WORK INSTRUCTIONS: Pictures stay out of the copy; output exactly the lines from the one containing "cells reveal strong" through the end of the material.

DATASET SECTION:

╔══

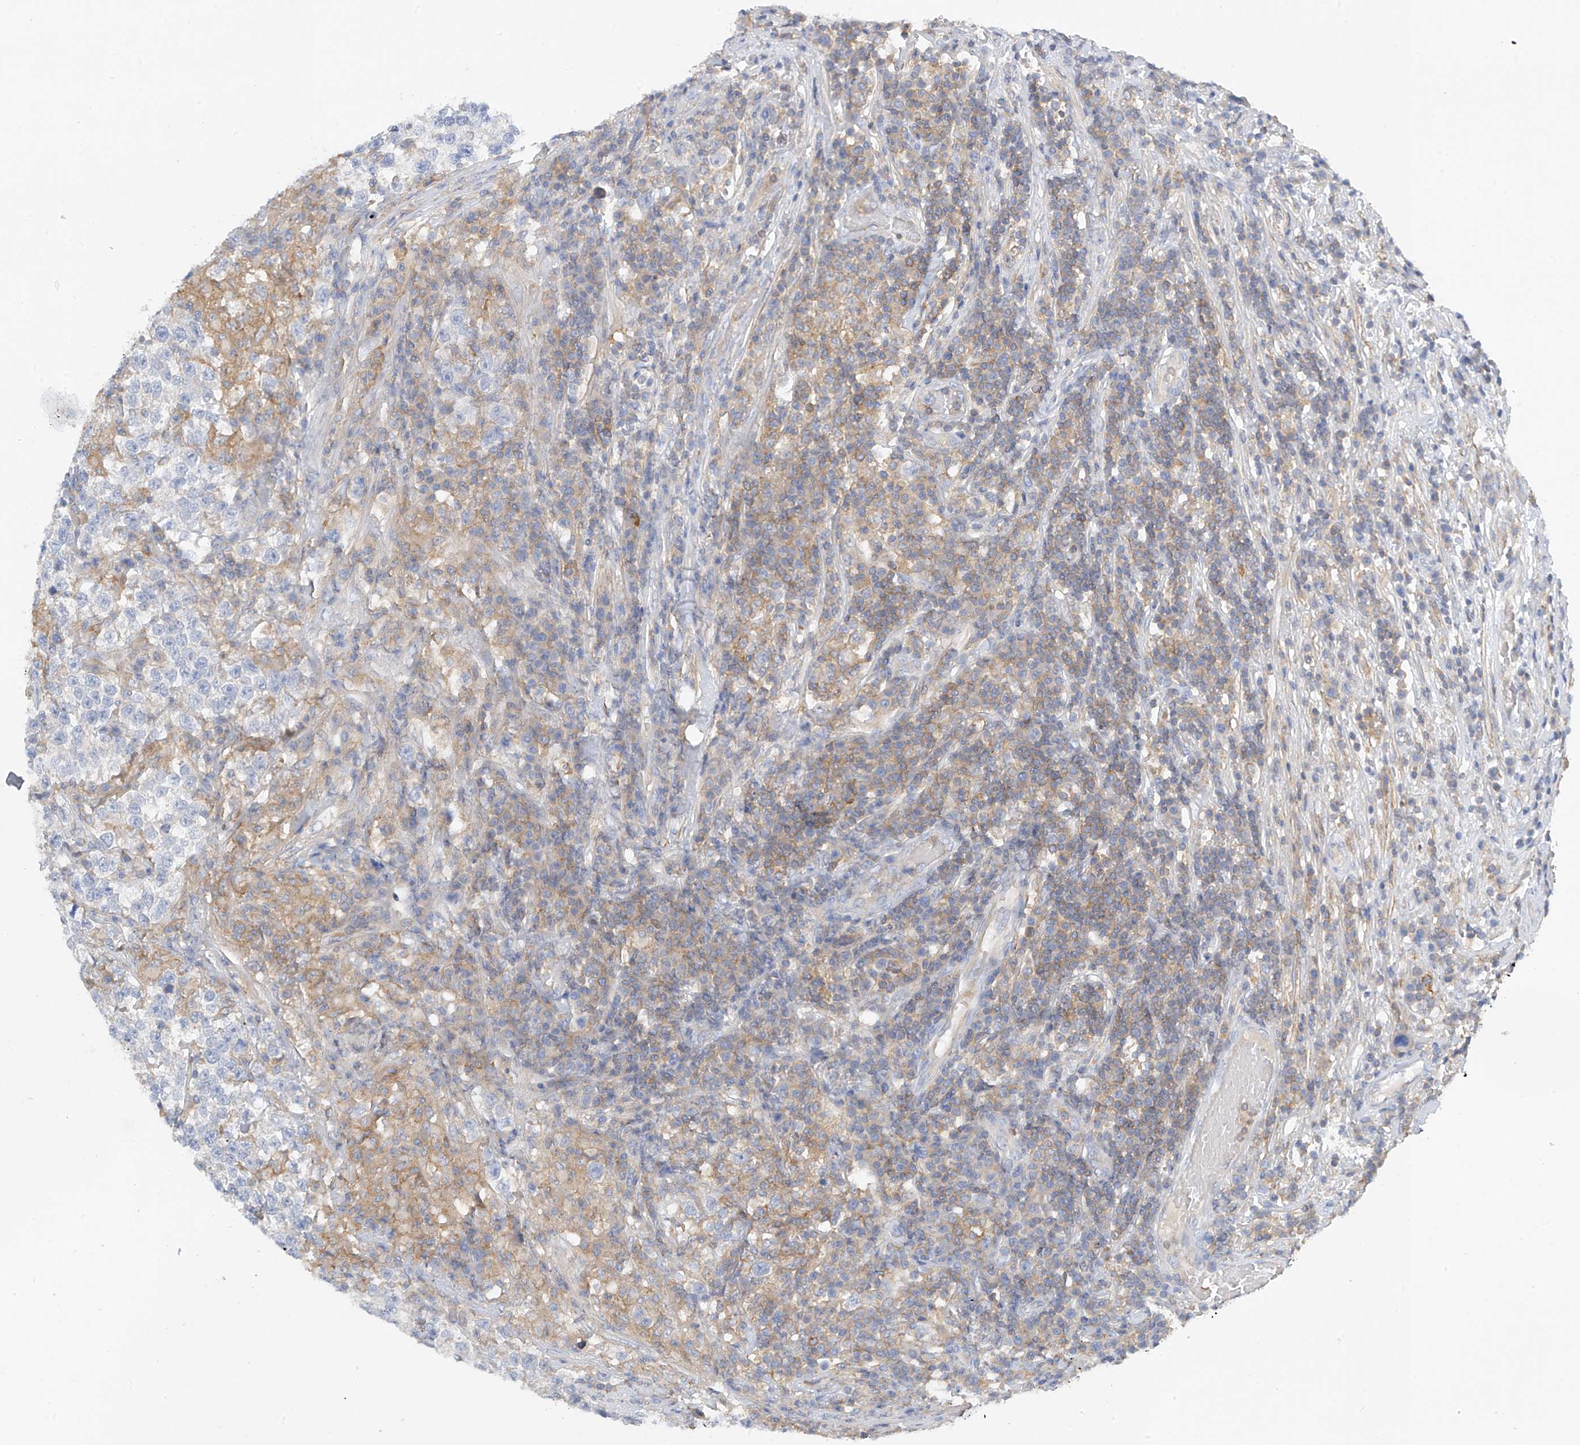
{"staining": {"intensity": "negative", "quantity": "none", "location": "none"}, "tissue": "testis cancer", "cell_type": "Tumor cells", "image_type": "cancer", "snomed": [{"axis": "morphology", "description": "Normal tissue, NOS"}, {"axis": "morphology", "description": "Seminoma, NOS"}, {"axis": "topography", "description": "Testis"}], "caption": "High power microscopy histopathology image of an IHC image of testis seminoma, revealing no significant positivity in tumor cells.", "gene": "NALCN", "patient": {"sex": "male", "age": 43}}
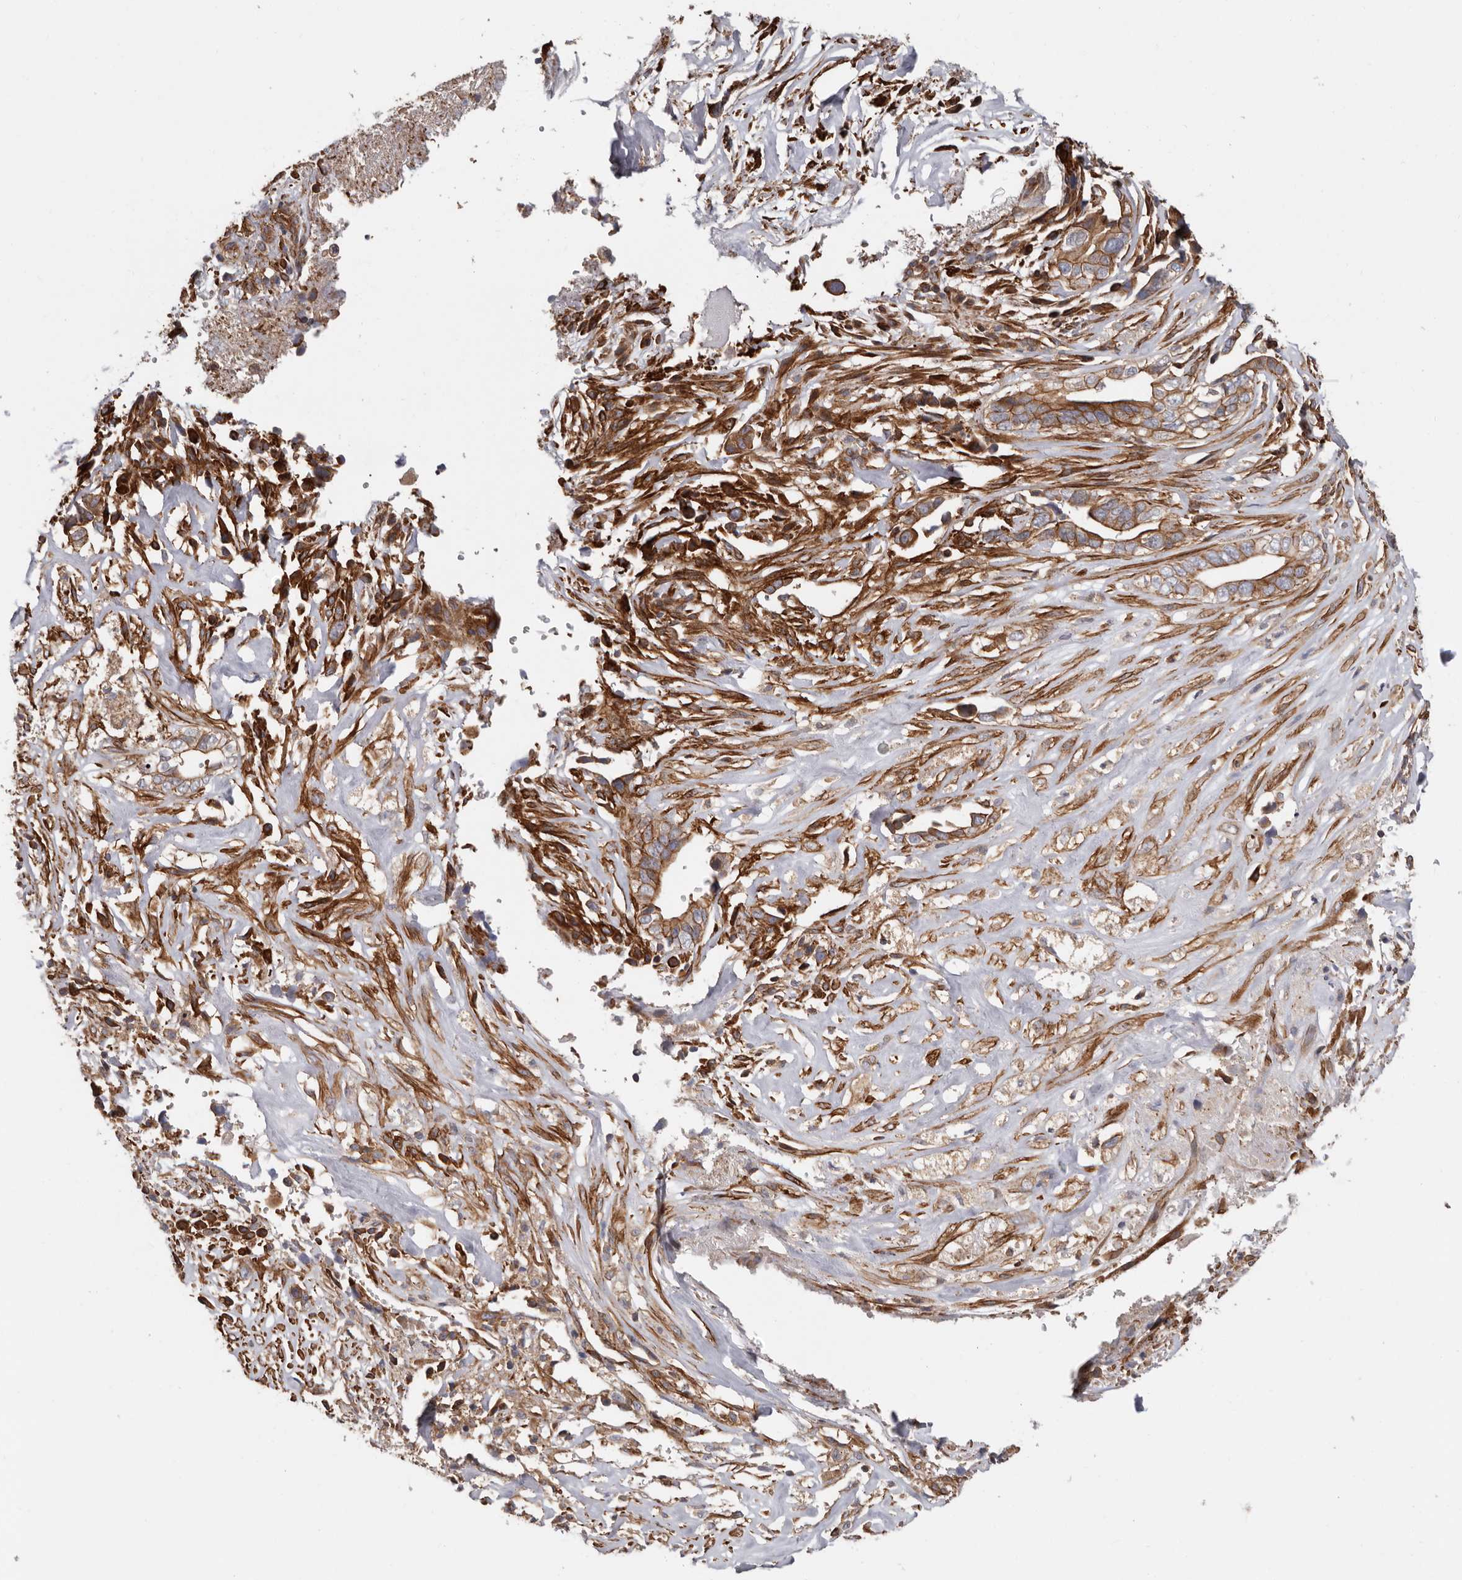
{"staining": {"intensity": "moderate", "quantity": ">75%", "location": "cytoplasmic/membranous"}, "tissue": "liver cancer", "cell_type": "Tumor cells", "image_type": "cancer", "snomed": [{"axis": "morphology", "description": "Cholangiocarcinoma"}, {"axis": "topography", "description": "Liver"}], "caption": "Tumor cells reveal moderate cytoplasmic/membranous expression in approximately >75% of cells in liver cancer (cholangiocarcinoma). The staining was performed using DAB to visualize the protein expression in brown, while the nuclei were stained in blue with hematoxylin (Magnification: 20x).", "gene": "TMC7", "patient": {"sex": "female", "age": 79}}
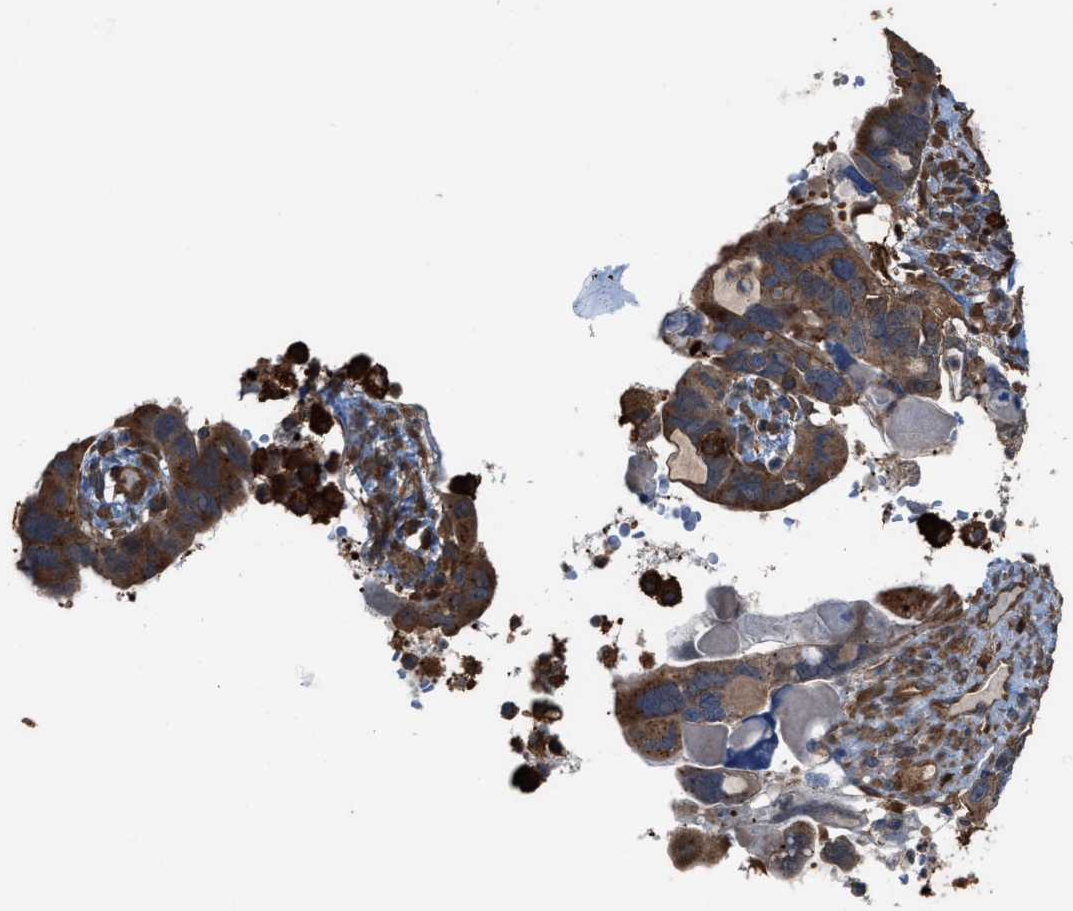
{"staining": {"intensity": "strong", "quantity": ">75%", "location": "cytoplasmic/membranous"}, "tissue": "ovarian cancer", "cell_type": "Tumor cells", "image_type": "cancer", "snomed": [{"axis": "morphology", "description": "Cystadenocarcinoma, serous, NOS"}, {"axis": "topography", "description": "Ovary"}], "caption": "Tumor cells reveal strong cytoplasmic/membranous positivity in about >75% of cells in serous cystadenocarcinoma (ovarian).", "gene": "ATIC", "patient": {"sex": "female", "age": 79}}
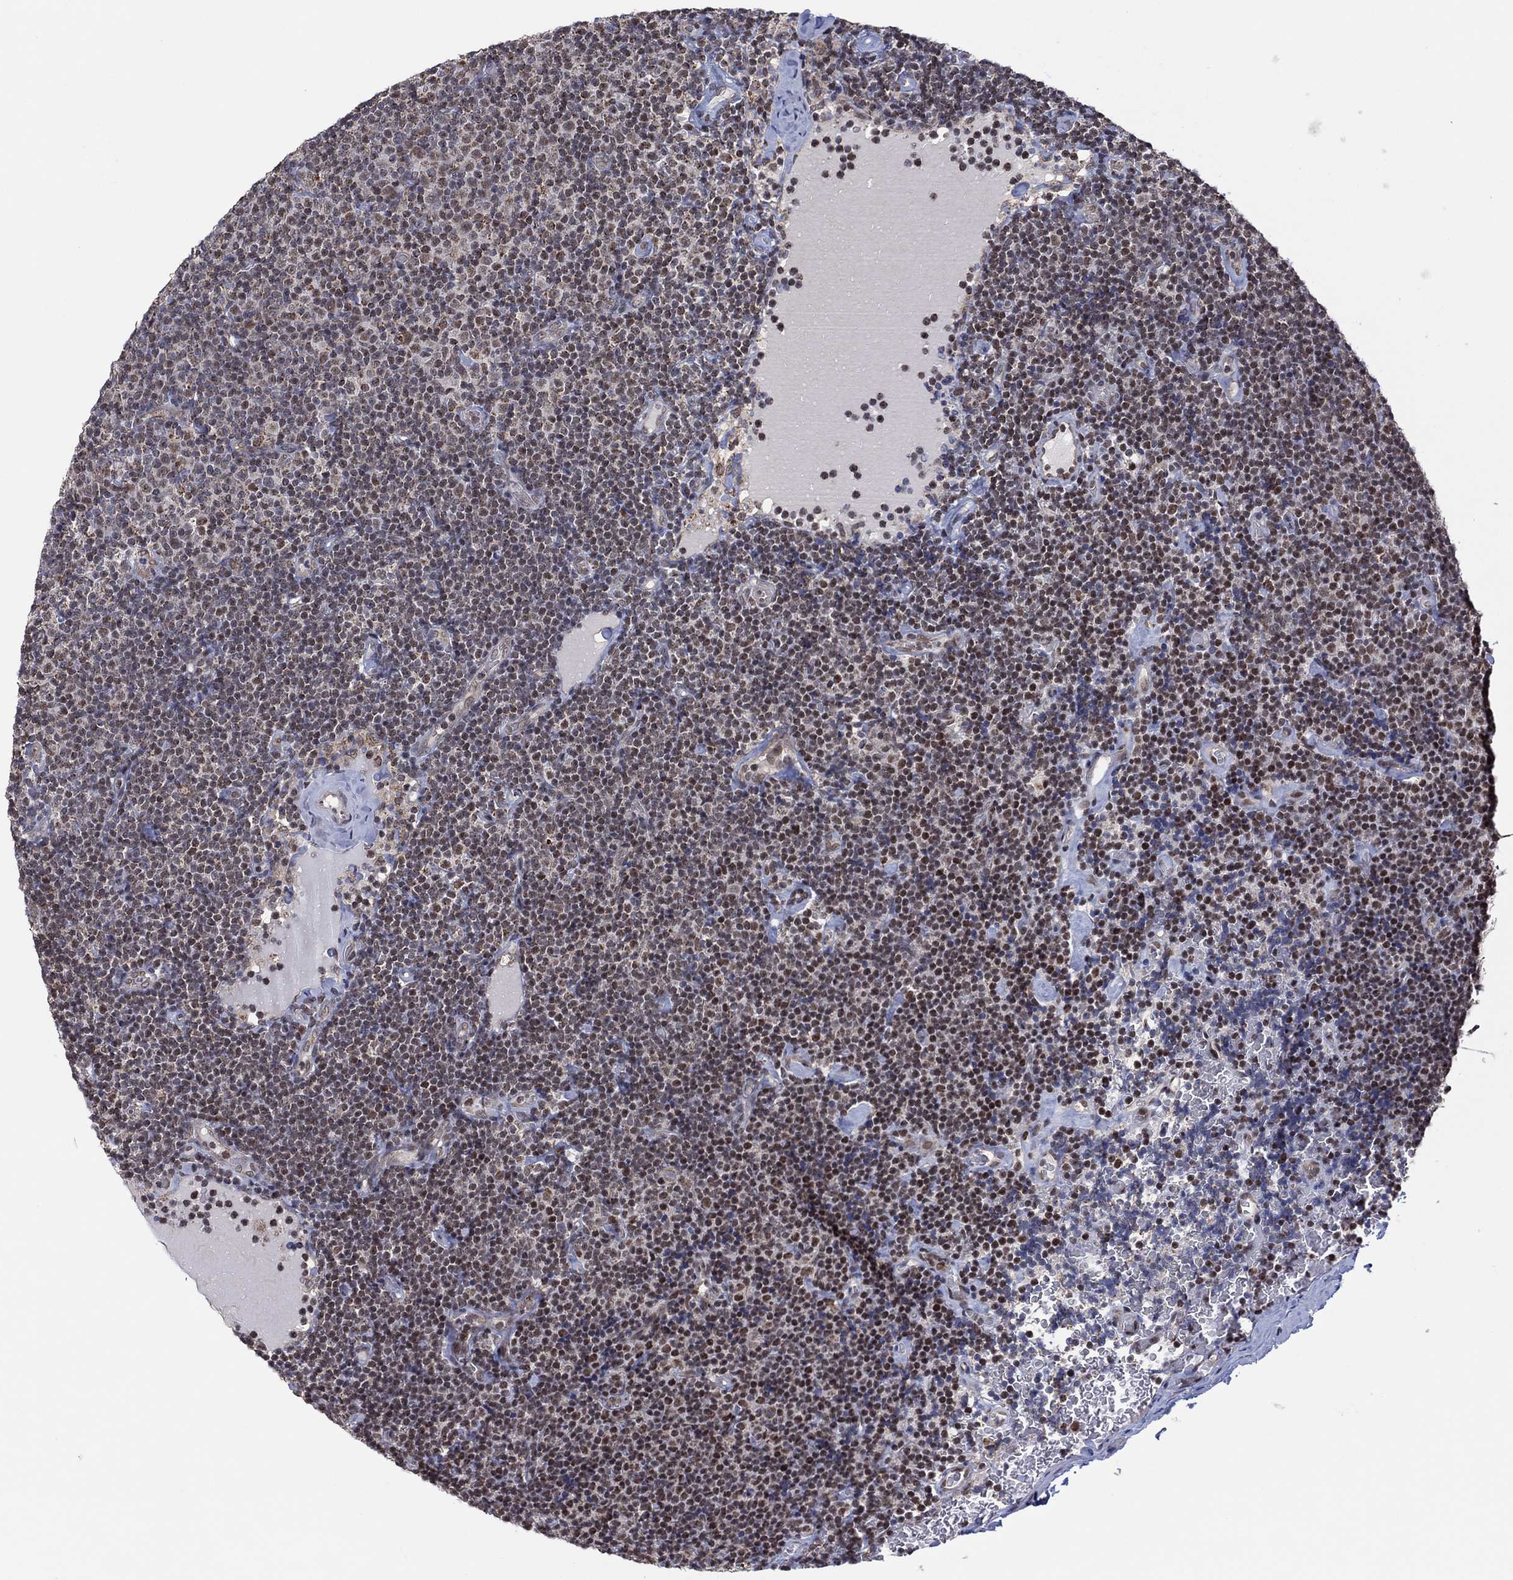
{"staining": {"intensity": "weak", "quantity": "25%-75%", "location": "nuclear"}, "tissue": "lymphoma", "cell_type": "Tumor cells", "image_type": "cancer", "snomed": [{"axis": "morphology", "description": "Malignant lymphoma, non-Hodgkin's type, Low grade"}, {"axis": "topography", "description": "Lymph node"}], "caption": "The photomicrograph displays staining of lymphoma, revealing weak nuclear protein expression (brown color) within tumor cells.", "gene": "PIDD1", "patient": {"sex": "male", "age": 81}}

╚══

RESULT OF THIS EXERCISE:
{"staining": {"intensity": "strong", "quantity": ">75%", "location": "cytoplasmic/membranous"}, "tissue": "ovarian cancer", "cell_type": "Tumor cells", "image_type": "cancer", "snomed": [{"axis": "morphology", "description": "Cystadenocarcinoma, serous, NOS"}, {"axis": "topography", "description": "Ovary"}], "caption": "Tumor cells reveal strong cytoplasmic/membranous positivity in about >75% of cells in serous cystadenocarcinoma (ovarian).", "gene": "ATIC", "patient": {"sex": "female", "age": 79}}
{"staining": {"intensity": "weak", "quantity": "25%-75%", "location": "nuclear"}, "tissue": "lymphoma", "cell_type": "Tumor cells", "image_type": "cancer", "snomed": [{"axis": "morphology", "description": "Malignant lymphoma, non-Hodgkin's type, Low grade"}, {"axis": "topography", "description": "Lymph node"}], "caption": "The photomicrograph displays staining of lymphoma, revealing weak nuclear protein expression (brown color) within tumor cells.", "gene": "PIDD1", "patient": {"sex": "male", "age": 81}}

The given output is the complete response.